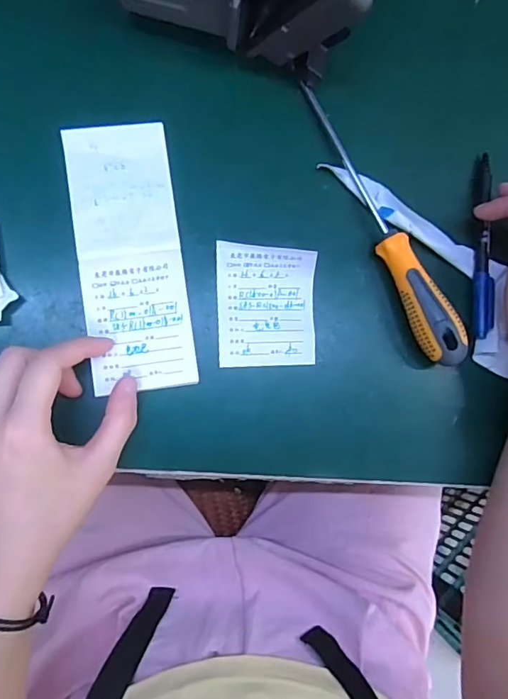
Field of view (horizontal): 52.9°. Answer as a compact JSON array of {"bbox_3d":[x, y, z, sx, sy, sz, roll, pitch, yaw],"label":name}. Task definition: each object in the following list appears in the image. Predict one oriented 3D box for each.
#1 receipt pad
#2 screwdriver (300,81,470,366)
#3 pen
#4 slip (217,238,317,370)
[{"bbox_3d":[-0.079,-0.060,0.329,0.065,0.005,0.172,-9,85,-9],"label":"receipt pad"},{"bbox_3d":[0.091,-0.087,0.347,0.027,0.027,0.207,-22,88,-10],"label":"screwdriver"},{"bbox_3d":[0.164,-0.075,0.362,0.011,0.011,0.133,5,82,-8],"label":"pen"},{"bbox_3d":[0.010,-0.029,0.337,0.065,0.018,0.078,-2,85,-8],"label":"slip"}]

___

**What the exercise asks:** From the material above, output every line exactly as written, dropping any picture.

**Response to the task:**
Field of view (horizontal): 52.9°. Answer as a compact JSON array of {"bbox_3d":[x, y, z, sx, sy, sz, roll, pitch, yaw],"label":name}. Task definition: each object in the following list appears in the image. Predict one oriented 3D box for each.
#1 receipt pad
#2 screwdriver (300,81,470,366)
#3 pen
#4 slip (217,238,317,370)
[{"bbox_3d":[-0.079,-0.060,0.329,0.065,0.005,0.172,-9,85,-9],"label":"receipt pad"},{"bbox_3d":[0.091,-0.087,0.347,0.027,0.027,0.207,-22,88,-10],"label":"screwdriver"},{"bbox_3d":[0.164,-0.075,0.362,0.011,0.011,0.133,5,82,-8],"label":"pen"},{"bbox_3d":[0.010,-0.029,0.337,0.065,0.018,0.078,-2,85,-8],"label":"slip"}]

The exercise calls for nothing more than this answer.